▸ **Exercise**: In the data below, find every line that has the string "Diputación", and copy it.

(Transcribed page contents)
----------------
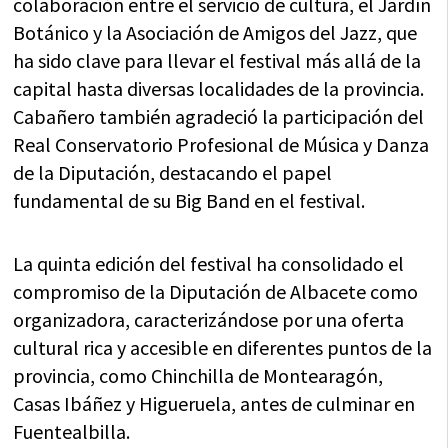
colaboración entre el servicio de cultura, el Jardín
Botánico y la Asociación de Amigos del Jazz, que
ha sido clave para llevar el festival más allá de la
capital hasta diversas localidades de la provincia.
Cabañero también agradeció la participación del
Real Conservatorio Profesional de Música y Danza
de la Diputación, destacando el papel
fundamental de su Big Band en el festival.
La quinta edición del festival ha consolidado el
compromiso de la Diputación de Albacete como
organizadora, caracterizándose por una oferta
cultural rica y accesible en diferentes puntos de la
provincia, como Chinchilla de Montearagón,
Casas Ibáñez y Higueruela, antes de culminar en
Fuentealbilla.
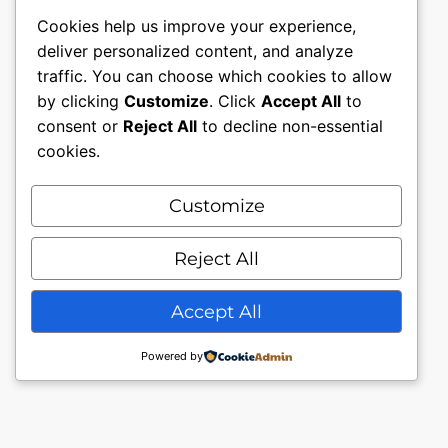
Cookies help us improve your experience,
deliver personalized content, and analyze
traffic. You can choose which cookies to allow
by clicking
Customize
. Click
Accept All
to
consent or
Reject All
to decline non-essential
cookies.
Customize
Mon compte
Nous contacter.
Conditions générales.
Reject All
Politique de confidentialité
Accept All
Powered by
© My Piercing Store J.Owl49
----------------
▸ **Your response**:
de la Diputación, destacando el papel
compromiso de la Diputación de Albacete como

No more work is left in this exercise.